Exercise>
What is needed is an exact reproduction of the lines in the records below, starting at the line with "Kick off im" and ending at the line with "Posez-moi vos questions", both included, and nothing else; pictures stay out.

Records provided>
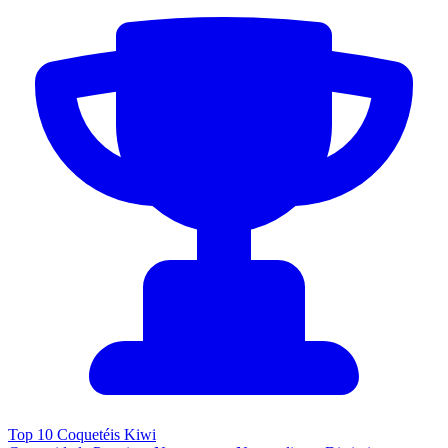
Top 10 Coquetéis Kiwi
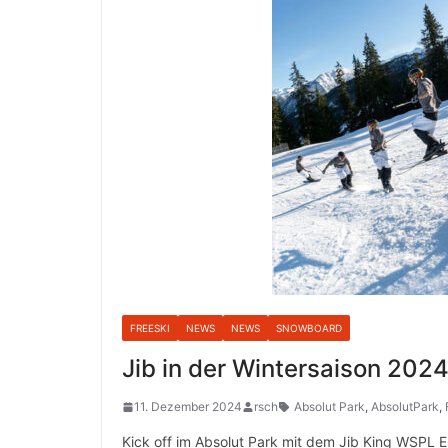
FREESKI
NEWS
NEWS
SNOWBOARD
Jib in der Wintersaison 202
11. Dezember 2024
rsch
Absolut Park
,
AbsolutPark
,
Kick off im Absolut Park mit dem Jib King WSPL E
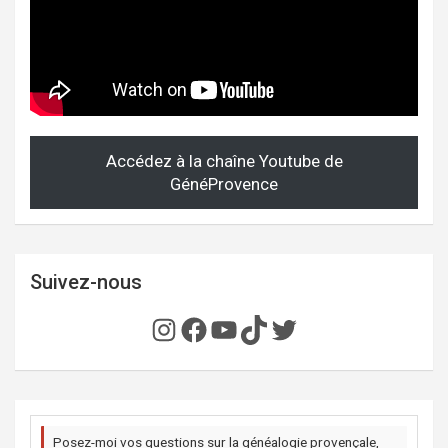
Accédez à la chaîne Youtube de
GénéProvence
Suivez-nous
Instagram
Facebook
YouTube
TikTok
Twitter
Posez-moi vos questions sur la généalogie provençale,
--
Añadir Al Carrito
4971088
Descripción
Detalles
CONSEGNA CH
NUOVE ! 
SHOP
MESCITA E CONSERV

Response to this exercise>
Kick off im Absolut Park mit dem Jib King WSPL E
Accédez à la chaîne Youtube de
GénéProvence
Suivez-nous
Instagram
Facebook
YouTube
TikTok
Twitter
Posez-moi vos questions sur la généalogie provençale,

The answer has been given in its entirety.